O cristianismo define o sacramento como “um sinal exterior da graça interior”, mas vai muito além da lista tradicional dos sete sacramentos e reconhece toda a criação como um “protossacramento”, um sinal visível da presença divina que permeia o mundo material.
De fato, os signatários da declaração inter-religiosa que precedeu o Acordo do Clima de Paris de 2015 afirmaram:
“A verdadeira natureza da nossa relação com a Terra é de que ela não é um recurso a ser explorado do modo que quisermos, mas uma herança sagrada e uma casa preciosa que devemos proteger.”
Essa visão sacramental da Terra, comum a todas as tradições religiosas, está muito longe da visão unidimensional, utilitarista e materialista tão presente nos discursos técnicos das organizações internacionais.
Ela enfatiza que “os outros seres vivos têm um valor próprio” (LS 69) e que os ecossistemas “possuem um valor intrínseco, independente de tal uso [razoável]” (LS 140).
A compreensão cristã da natureza não é antropocêntrica ou materialista.
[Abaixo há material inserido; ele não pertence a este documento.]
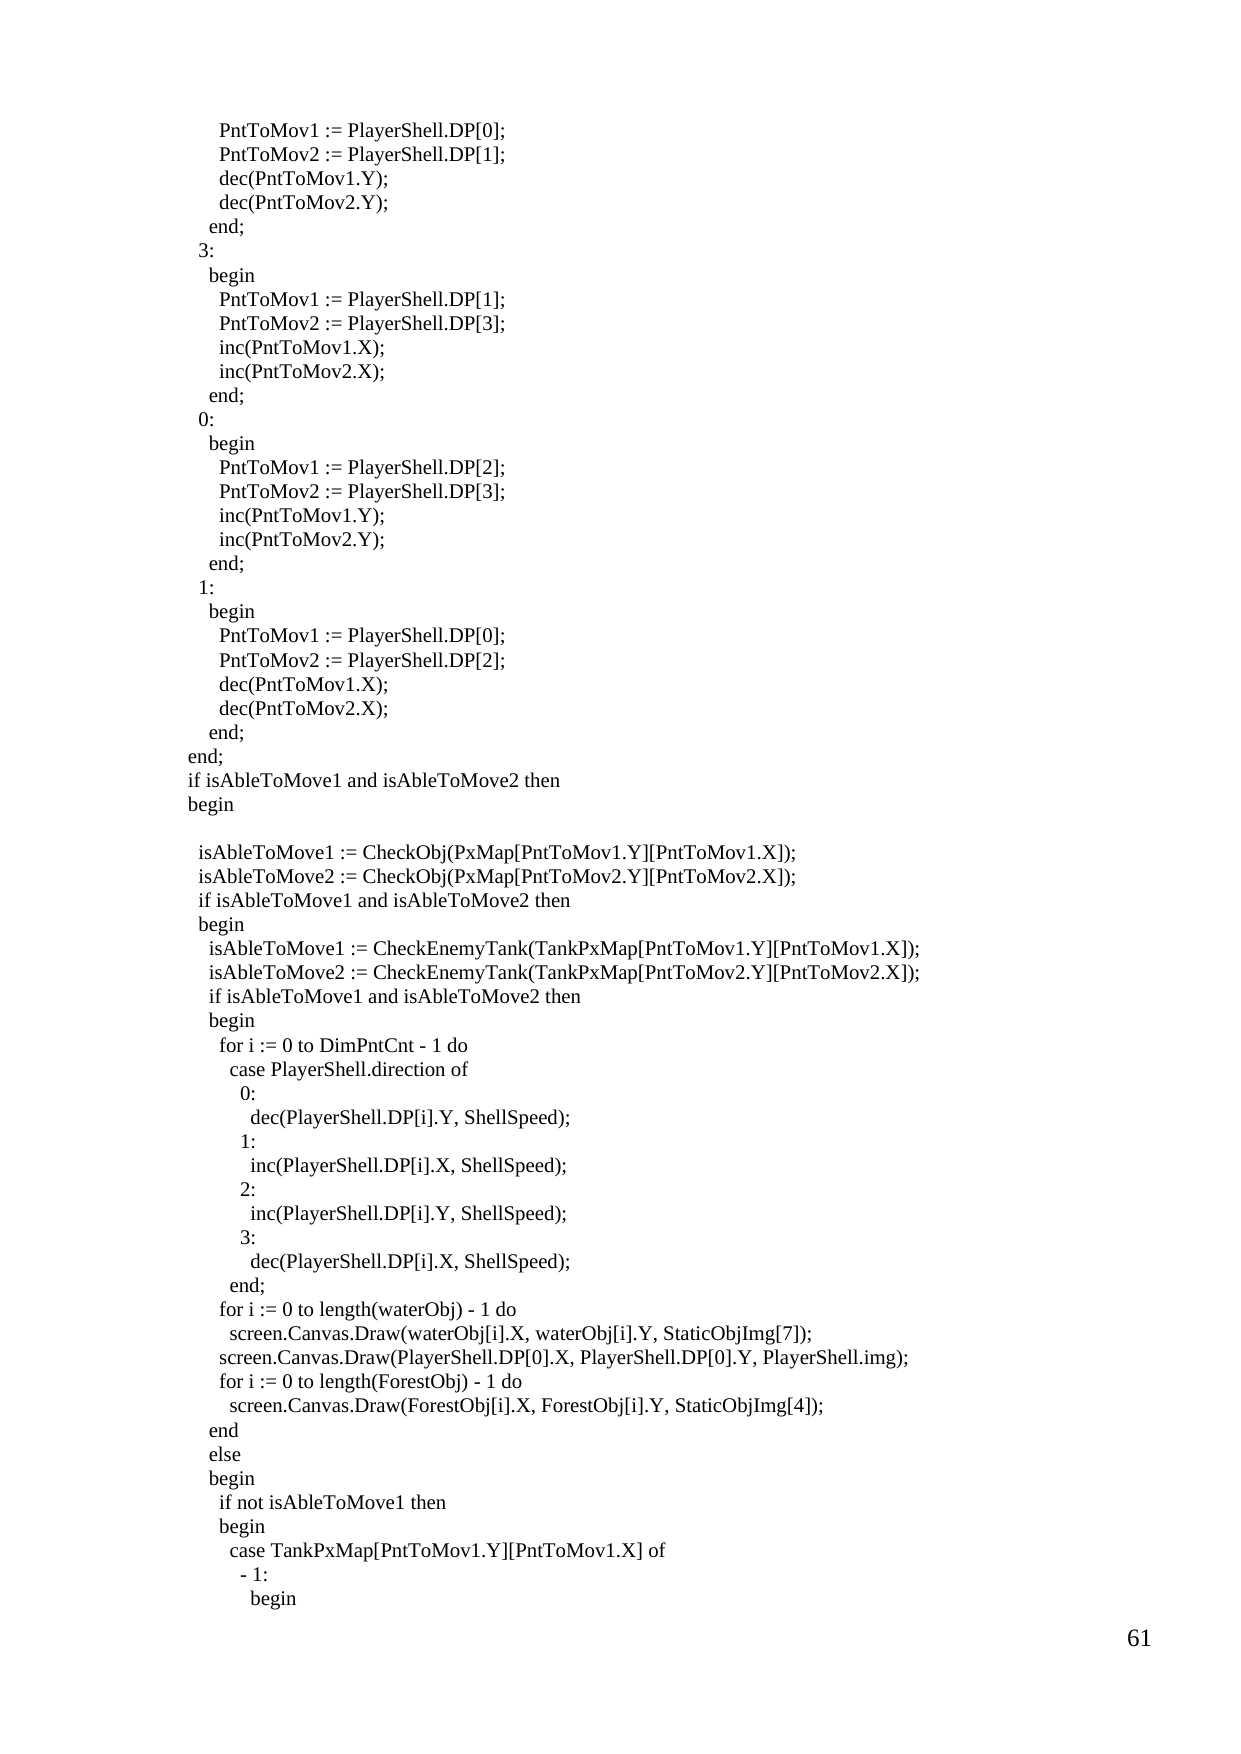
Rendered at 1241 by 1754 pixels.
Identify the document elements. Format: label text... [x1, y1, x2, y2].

Ao invés disso, ela considera toda a criação como “um mistério gozoso que contemplamos na alegria e no louvor” (LS 12). Destruir a natureza, portanto, significa destruir as mediações da vida sobrenatural.
Nesse sentido, por conseguinte, a prática da contemplação pode se tornar um exercício de restauração e reconciliação.
Uma visão sacramental do mundo – junto com a visão profética – nos fornece um ponto de entrada privilegiado na questão ecológica.
Os gases emitidos pelas atividades humanas intensificam o efeito estufa (Foto: Nasa/NOAA)
A nossa exposição sobre os ecossistemas e sobre a perspectiva religiosa dos objetivos sustentáveis nos leva a conclusões práticas. Aqui estão duas para começar:
Mude o seu comportamento, mude os seus hábitos de consumo para direcionar os recursos para empresas e atividades que restauram a natureza, em vez de prejudicá-la. E encoraje outros a fazerem o mesmo.
Faça a sua voz e ideias valerem nos debates sobre como se deve gerir o seu próprio ambiente local e sobre como tornar nossas sociedades e economias mais justas e sustentáveis. Pressione os tomadores de decisão a fazerem a coisa certa.